Rosenbaum explores her explanation in our commitment to cultural groups. It is a distinctive mark of human society that we alone cooperate beyond families and into groups and societies. What we lose as individual or selfish rights, we gain as communal rights. Group identity is central to human society. For a group to thrive, it needs to support and reinforce the very reasons why it is a group. Misfearing is based not on fact but on emotions. It is what keeps opponents of pylons, fracking, intensive agriculture, fast food and the like together. She ends her article thus: ”Certainly, understanding of one’s risk for any disease must be anchored in facts. But if we want to translate into better health, we may need to start talking more about our feelings”.
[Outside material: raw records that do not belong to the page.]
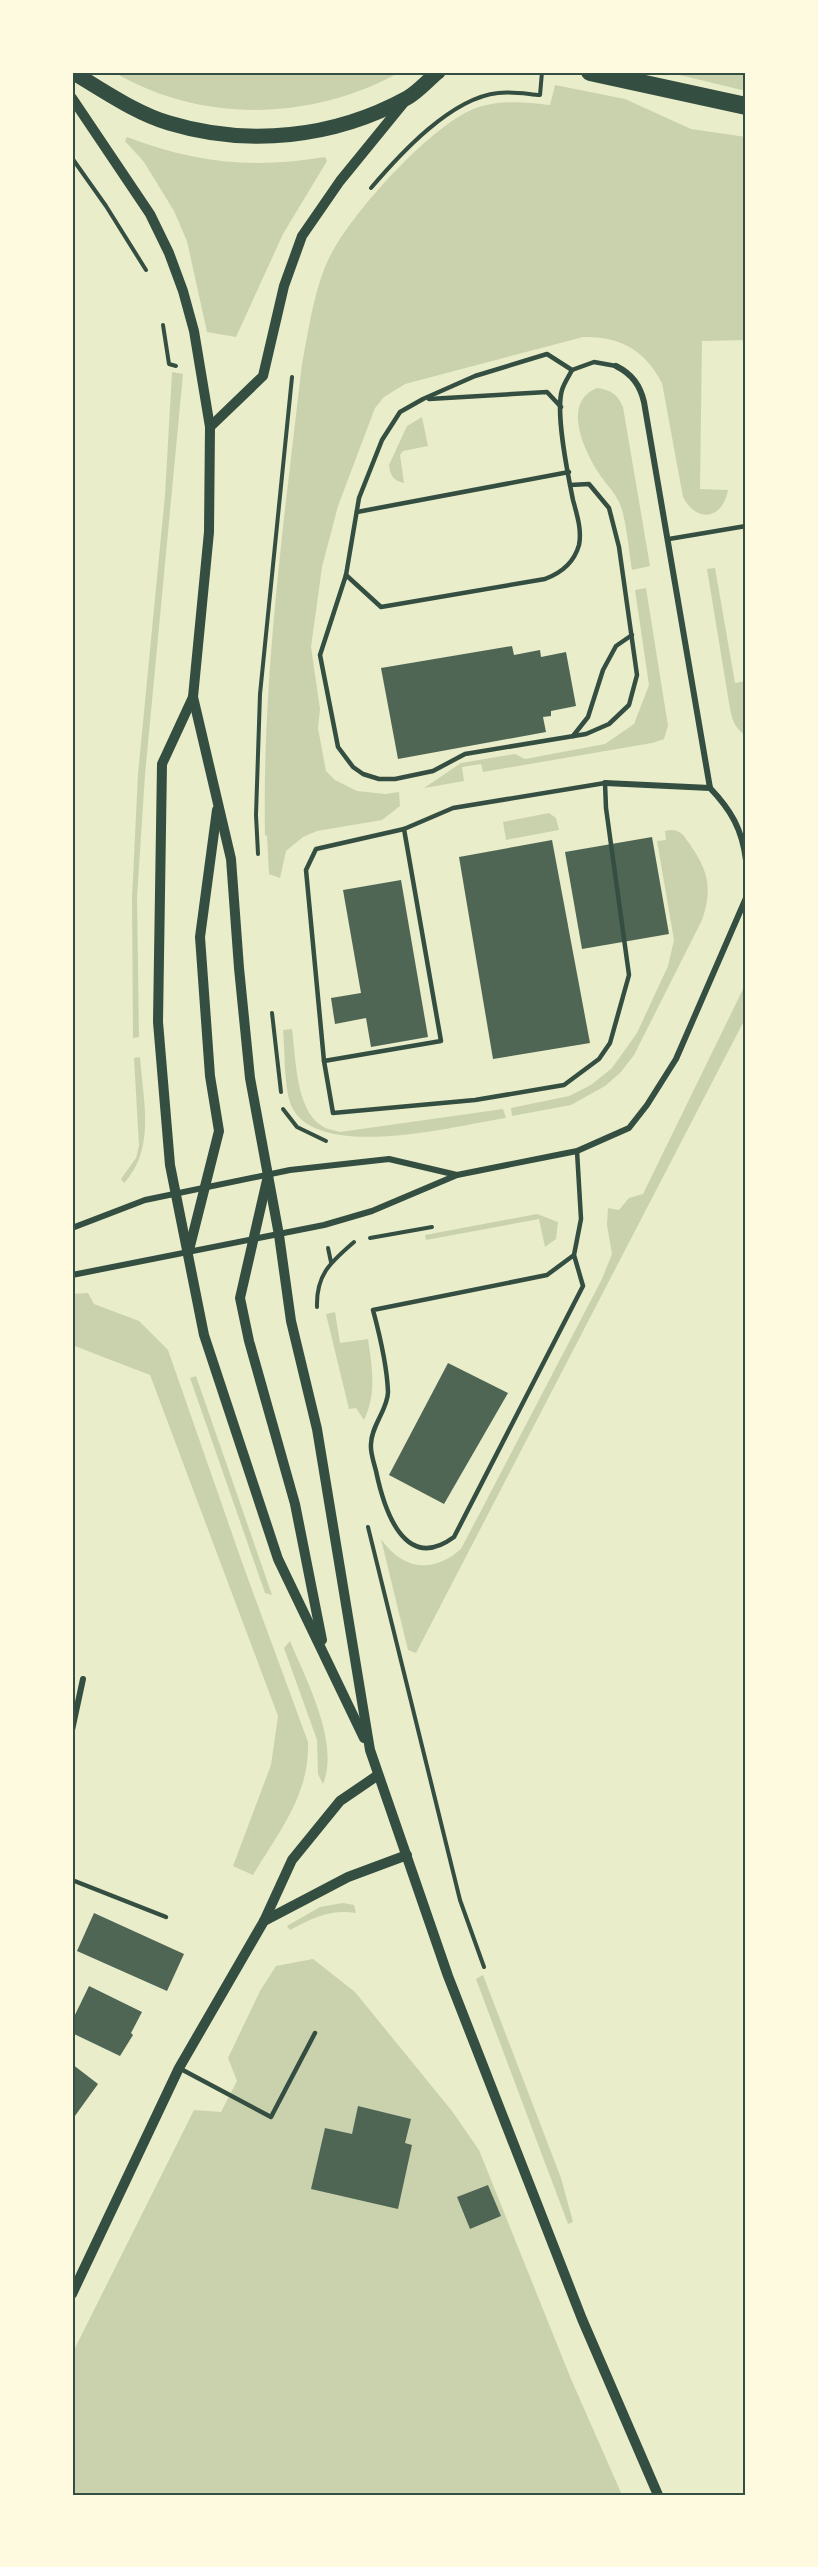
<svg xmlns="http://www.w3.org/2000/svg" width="818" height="2567" viewBox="0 0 818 2567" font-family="Manrope,sans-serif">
  <rect width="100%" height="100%" fill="#e9edc9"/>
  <!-- green -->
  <g fill="#cad2ad">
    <path d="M 114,72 L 400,72 C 312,121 201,124 114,72 Z"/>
    <path d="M 667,72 L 746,72 L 746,91 Z"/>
    <path d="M 555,85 L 625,99 L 691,129 L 746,137 L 746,340 L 702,341 L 700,489 L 728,490 C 723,519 697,524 683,497 L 662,383 C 645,350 620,336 583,337 L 405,384 L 384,397 L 375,408 L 338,506 L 322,567 L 311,647 L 320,709 L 318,728 L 326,771 L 335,780 L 357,791 L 385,794 L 399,792 L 400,806 L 382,820 L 317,831 L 303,837 L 286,851 L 280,878 L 269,874 L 267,836 L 265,835 C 262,678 284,520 302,364 C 308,332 313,297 325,267 C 343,221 425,132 469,111 C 495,99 523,102 550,105 Z"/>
    <path d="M 127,137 C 195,163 253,169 325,157 L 327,161 L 283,234 L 236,337 L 207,332 L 187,241 L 174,211 L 144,162 L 125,141 Z"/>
    <path d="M 172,372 L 183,374 L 145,775 L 137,897 L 139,1037 L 133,1038 L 132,898 L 138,774 L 165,495 Z"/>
    <path d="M 597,388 C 611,390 617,394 623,407 L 650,566 L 632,570 C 629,552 626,516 619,502 C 614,491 604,482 598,472 C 583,448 562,402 597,388 Z"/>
    <path d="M 422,417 L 428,446 L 403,451 L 400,455 L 404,483 C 394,481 390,476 389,465 L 407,426 Z"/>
    <path d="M 715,568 L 735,683 L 746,681 L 746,735 C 736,730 732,720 730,709 L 707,569 Z"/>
    <path d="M 646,588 L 668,726 L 664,739 L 652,743 L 483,772 L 481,764 L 462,767 L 464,781 L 424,788 L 461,763 L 515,754 L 525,759 L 605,744 L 634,724 L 649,685 L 635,590 Z"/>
    <path d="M 549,813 L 556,818 L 559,830 L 506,840 L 503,822 Z"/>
    <path d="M 670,830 C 681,830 683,835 689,843 C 708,870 713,888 702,920 L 634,1055 L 620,1073 L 605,1086 L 571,1105 L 512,1116 L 511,1108 L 569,1096 L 591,1085 L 612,1068 L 637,1033 L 668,966 L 674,940 L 657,841 L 666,840 L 665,831 Z"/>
    <path d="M 746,983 L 746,1017 L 416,1653 L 408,1650 L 381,1539 C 403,1570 432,1574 461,1549 L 602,1279 L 612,1254 L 607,1225 L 608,1208 L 619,1210 L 629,1198 L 643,1194 Z"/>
    <path d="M 292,1029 C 296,1057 295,1109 322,1126 C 326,1129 334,1130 340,1132 L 503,1109 L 506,1118 C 458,1125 306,1166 289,1099 C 284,1078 285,1052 283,1030 Z"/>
    <path d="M 140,1057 C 143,1100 156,1149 124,1183 L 121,1179 L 136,1158 L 139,1146 L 134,1058 Z"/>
    <path d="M 537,1214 L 558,1222 L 556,1239 L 545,1247 L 539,1219 L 426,1240 L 425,1235 Z"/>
    <path d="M 88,1293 L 94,1304 L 139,1321 L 168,1350 L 243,1565 L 308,1742 C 310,1794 279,1832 253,1875 L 233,1866 L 271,1765 L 278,1716 L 150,1375 L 72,1345 L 72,1294 Z"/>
    <path d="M 335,1312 L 340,1343 L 368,1339 C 372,1368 377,1393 364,1420 L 356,1408 L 349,1409 L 326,1314 Z"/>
    <path d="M 196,1376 L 272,1595 L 265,1593 L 190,1378 Z"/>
    <path d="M 290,1641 C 306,1680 340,1742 323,1784 L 318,1774 L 317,1740 L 284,1648 Z"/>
    <path d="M 343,1903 L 354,1905 L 356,1913 C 330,1909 313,1918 290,1930 L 287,1926 L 320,1907 Z"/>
    <path d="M 313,1959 L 355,1992 L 452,2111 L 479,2150 L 571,2379 L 622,2495 L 72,2495 L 72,2354 L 194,2110 L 221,2112 L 237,2081 L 228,2058 L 260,1991 L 276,1966 Z"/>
    <path d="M 483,1975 L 561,2178 L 573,2222 L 568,2224 L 476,1979 Z"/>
  </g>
  <!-- building -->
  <g fill="#4f6655">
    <path d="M 512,646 L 514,655 L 540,650 L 541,657 L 566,652 L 576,706 L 551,711 L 551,716 L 543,717 L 546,732 L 398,759 L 381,668 Z"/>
    <path d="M 652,837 L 669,934 L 582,949 L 565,852 Z"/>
    <path d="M 552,840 L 590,1043 L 493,1059 L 459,857 Z"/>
    <path d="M 401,880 L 428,1037 L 371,1047 L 366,1018 L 335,1024 L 331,998 L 361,993 L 343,890 Z"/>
    <path d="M 448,1363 L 508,1393 L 444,1504 L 389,1475 Z"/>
    <path d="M 94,1913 L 184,1954 L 167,1991 L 77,1951 Z"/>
    <path d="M 89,1986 L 142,2012 L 131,2033 L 133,2035 L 120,2056 L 72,2033 L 72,2021 Z"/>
    <path d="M 72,2064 L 98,2084 L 72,2120 Z"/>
    <path d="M 358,2106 L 411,2119 L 405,2143 L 412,2145 L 398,2209 L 311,2189 L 325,2128 L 352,2134 Z"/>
    <path d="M 488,2185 L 501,2216 L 470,2229 L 457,2197 Z"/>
  </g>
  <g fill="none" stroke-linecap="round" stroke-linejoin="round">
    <!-- path -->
    <g stroke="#344e41" stroke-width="4">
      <path d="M 72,158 L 106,206 L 146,270"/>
      <path d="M 371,188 C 400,154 451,98 498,93 C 512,91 527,94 540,95 L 542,72"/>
      <path d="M 163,325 L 169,364 L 176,366"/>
      <path d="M 258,854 L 256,815 L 260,694 L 292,377"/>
      <path d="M 272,1013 L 281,1092"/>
      <path d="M 283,1109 L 297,1127 L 326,1141"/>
      <path d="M 370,1238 L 432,1227"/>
      <path d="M 328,1248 L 331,1262"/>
      <path d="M 317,1307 C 316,1274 331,1262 354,1242"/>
      <path d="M 368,1527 L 460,1900 L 484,1967"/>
    </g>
    <!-- service -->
    <g stroke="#344e41" stroke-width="4.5">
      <path d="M 429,399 L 547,392 L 561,407"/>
      <path d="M 570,485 L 589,484 L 609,508 L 619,547 L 637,675 L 629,705 L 609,724 L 586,734 L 465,754 L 433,771 L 395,779 L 379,779 L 363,774 L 353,767 L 338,747 L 320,655 L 346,575 L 359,498 L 382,440 L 400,412 L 423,399 L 475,376 L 547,354 L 572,370"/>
      <path d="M 357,512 L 569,472"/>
      <path d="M 669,539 L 746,526"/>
      <path d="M 346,575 L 381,607 L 545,579 C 561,573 574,563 579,545 C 582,530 577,515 573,500 C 568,475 555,413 562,390 C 564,383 569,376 572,370 L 594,362 L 616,366"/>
      <path d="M 573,736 L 588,717 L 603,670 L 616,646 L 632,635"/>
      <path d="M 605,783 L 606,808 L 629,975 L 610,1043 L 599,1059 L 564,1085 L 475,1100 L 333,1113 L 324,1061 L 306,870 L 316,849 L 404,829 L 453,808 Z"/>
      <path d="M 324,1061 L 441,1041 L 404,829"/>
      <path d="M 574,1255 L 583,1286 L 454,1537 C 404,1574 384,1509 376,1471 C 374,1463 370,1452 371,1444 C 371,1426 388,1409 388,1392 C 387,1364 380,1336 373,1310 L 547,1275 L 574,1255 L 581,1219 L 577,1151"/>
      <path d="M 72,1880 L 166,1917"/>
      <path d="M 179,2068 L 271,2117 L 315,2033"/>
    </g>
    <!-- minor -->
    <g stroke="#344e41" stroke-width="6">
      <path d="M 616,366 C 632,374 640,385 644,402 L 710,788 C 731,810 742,829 746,860"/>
      <path d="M 605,783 L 710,788"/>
      <path d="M 72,1228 L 145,1200 L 290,1170 L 389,1159 L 457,1175"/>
      <path d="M 72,1275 L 324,1225 L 372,1211 L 457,1175 L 577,1151 L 629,1128 L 647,1105 L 676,1059 L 746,898"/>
      <path d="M 72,1730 L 83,1679"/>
    </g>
    <!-- tertiary -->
    <g stroke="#344e41" stroke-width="10">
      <path d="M 72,98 L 150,214 L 169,253 L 183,291 L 194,331 L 210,427 L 209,532 L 193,697 L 231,859 L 239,968 L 250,1078 L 279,1235 L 291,1321 L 317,1429 L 370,1750 L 448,1976 L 582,2319 L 658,2495"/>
      <path d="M 210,427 L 263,376 L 284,286 L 302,236 L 340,181 L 406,100"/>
      <path d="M 193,697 L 162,764 L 158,1022 L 170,1165 L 204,1335 L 278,1559 L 364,1738"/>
      <path d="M 267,1180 L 240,1298 L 249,1341 L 295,1504 L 322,1640"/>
      <path d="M 189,1250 L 219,1131 L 210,1076 L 200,937 L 217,810"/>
      <path d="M 264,1921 L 348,1877 L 407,1855"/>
      <path d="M 72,2294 L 179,2068 L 264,1921 L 292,1860 L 340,1801 L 378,1775"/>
    </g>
    <!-- primary -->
    <path stroke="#344e41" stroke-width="15" d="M 72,72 C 103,90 135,113 169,123 C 248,147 334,138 407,98 C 418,92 428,80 438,72"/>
    <!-- motorway -->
    <path stroke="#344e41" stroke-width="18" d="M 590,72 L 746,106"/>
  </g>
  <!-- border -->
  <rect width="818" height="2567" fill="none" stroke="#fefae0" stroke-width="147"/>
  <rect x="74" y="74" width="670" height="2420" fill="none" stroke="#344e41" stroke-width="2"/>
</svg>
Years ago during my two decades as a member of the EU Scientific Committee for Food, I learned the difference between fear based on facts and fear based on emotions. The social groups opposed to food additives and pesticides share this common misfear theme and pouring facts into this group is a waste of time. However I might see their “facts” as nonsense or unfounded or disproved, they see them as central and moreover, they see mine as threatening to the central belief of their group.
So how does public health and in my case, public health nutrition, tackle the misfearing among women who wrongly, if facts are the basis of truth, put breast cancer well ahead of heart disease as a threat to their health. Imagine if a mammography test required a prior blood lipid profile test and an ambulatory test? Would that not capture the problems of heart disease in women? Maybe so but the majority of cases of heart disease in women are among the poorer and the more socially disadvantaged. And thus the answer is not so obvious. Diet and lifestyle changes have a far greater link to the reduction in risk of heart disease than they do of most cancers. We need to advertise the fact that for every female death that arises from any cancer, ten times more women will die of heart disease. Simple measures such as blood lipid screening and blood pressure monitoring must be promoted among women. And the promotion of healthy eating for heart disease prevention needs to gain as much print and social media as that which links diet and cancer, where, like it or not, the strength of evidence is much weaker.